The true definition of law should, however, include both these characteristics. And this being granted as an almost self–evident proposition, the origin of justice is to be sought in the divine law of eternal and immutable morality. This indeed is the true energy of nature, the very soul and essence of wisdom, the test of virtue and vice.
This is the sort of general consensus thinking on the built in law of our morally governed nature that Paul of Tarsus wrote to Rome about 100 years later. And if there is no such built in law, if it is all a grand delusion, that taints our whole intellectual life. The positivism, relativism, selective hyperskepticism and scientism of our day are ill advised, self referentially absurd and nihilistic to the point of being misanthropy.
We would be well advised to reconsider and turn back.
Now, we face a bill of requisites for the world source, the root of reality. That bill of requisites is familiar sounding. And indeed, on those requisites tracing to our being morally governed creatures in a world fine tuned for such to exist, we can see the candidate to beat. Indeed, the only serious candidate after centuries of debate: the inherently good and utterly wise creator God; a necessary and maximally great being. One, worthy of our loyalty and of the responsible, reasonable service of doing the good that accords with our manifest morally governed nature.

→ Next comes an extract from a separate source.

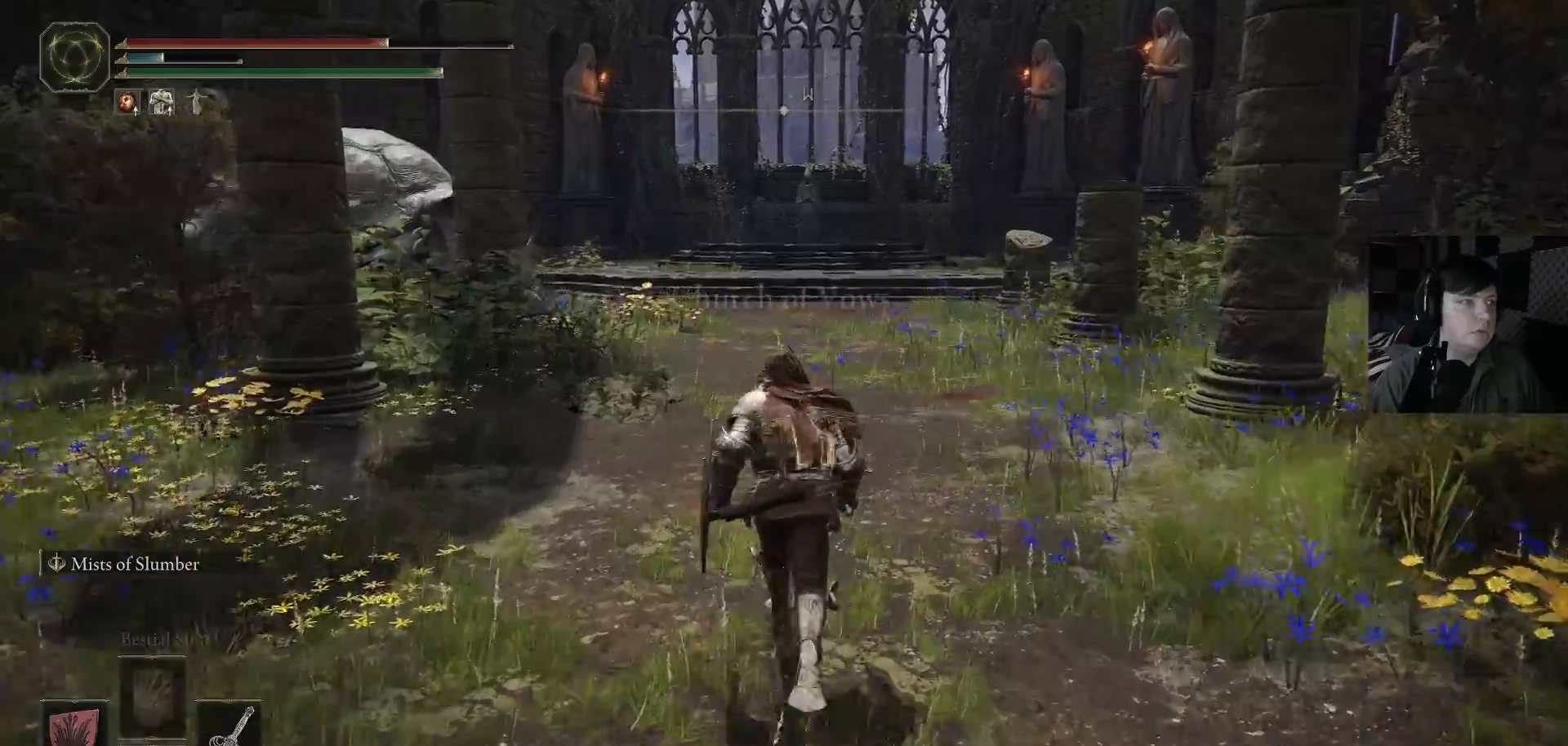
{"buttons": ["B"], "left_stick": "up", "right_stick": "center", "events": []}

If you doubt this balance, this is phil, simply provide another candidate reality root _ and show its seriousness on comparative difficulties ___ . (As this challenge has been put on the table many times without serious answer the balance on merits is obvious.)
So, we have reason to hold to generic ethical theism, indeed we can see that the likes of Plato or Cicero were groping their way in that direction. In that context, we can note how the Hebraic tradition from outset, thousands of years before an analysis of necessary and maximally great being was seriously taken up, captured its essence in the self-revelation of God: I AM THAT I AM. That’s impressive. Likewise, in that tradition we saw predictive prophecy, demonstrably centuries ahead, specifically — Isa 53 — involving resurrection of messiah. That is what was fulfilled, with 500 witnesses c 30 AD.

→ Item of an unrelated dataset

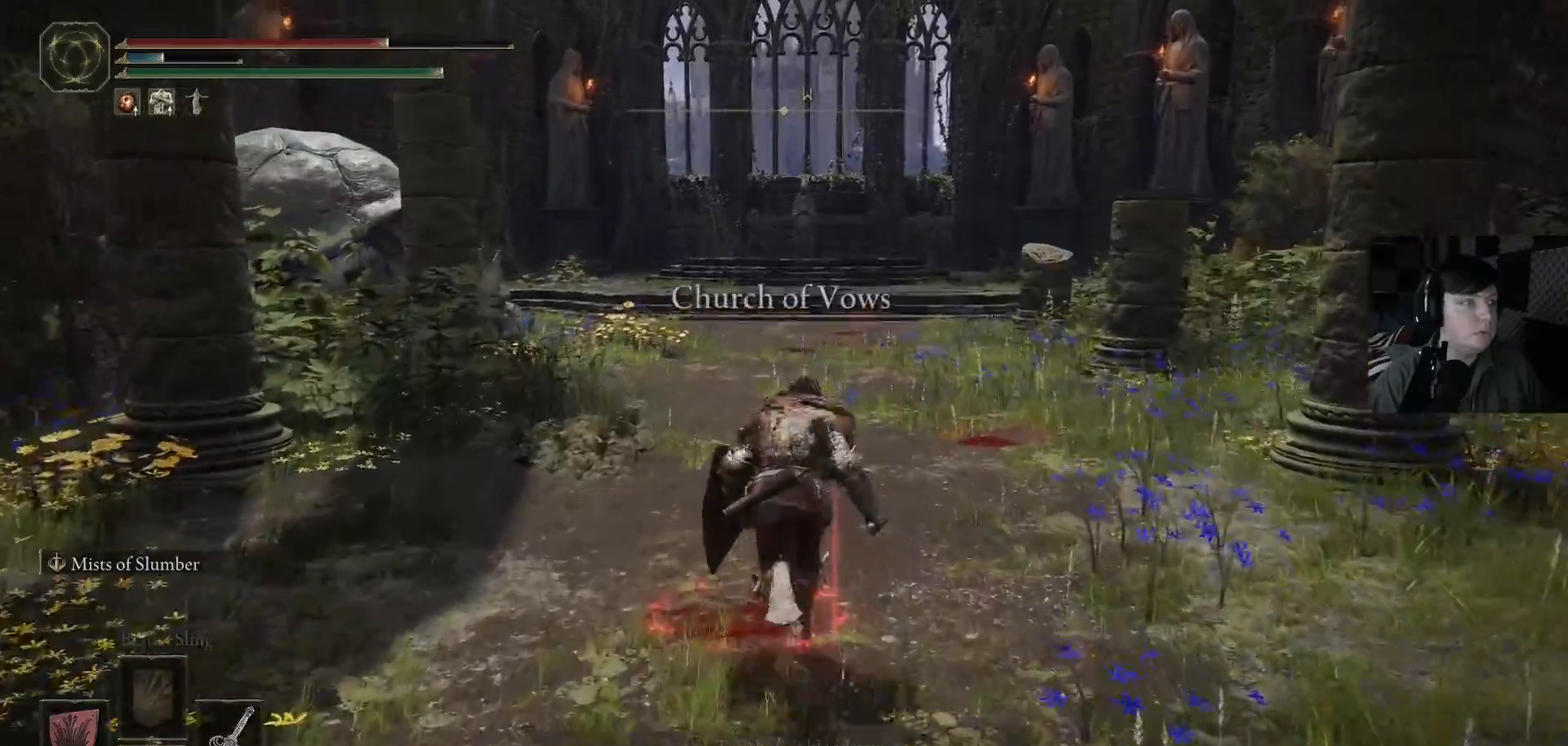
{"buttons": [], "left_stick": "up", "right_stick": "center", "events": [[467, "B", "up"]]}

Those witnesses were the unbreakable core of the founding era of the Christian movement as Morison noted. They were unanswerable, not even by ruthless demonic force that did not shrink back from judicial murder. And that is what is reflected in the C1 eyewitness lifetime record that grounds the minimal facts consensus. As to the attempt to reduce to one source and to dismiss as hearsay, the pattern of unintended coincidences and superficial differences that fuse into a coherent pattern on closer examination shows the direct contrary. Independent, multiple sources, recorded in a window of time before the Judaean war of the 60’s and 70’s wiped out the places so casually and aptly referred to.
What emerges, then, is a pattern of selective hyperskepticism, motivated by a culture that is no longer post Christian but is in some quarters militantly hostile, anti-Christian. In the pursuit of such, there is a shipwreck being made of the law of our morally governed nature; which is fraught with implications of undermining sound government and the defence of the civil peace of justice. Such is anti-civilisational and misanthropic; suicidally ruinous should it succeed.
We would be well advised to reconsider.
KF |
I challenge anyone to make sense out of this.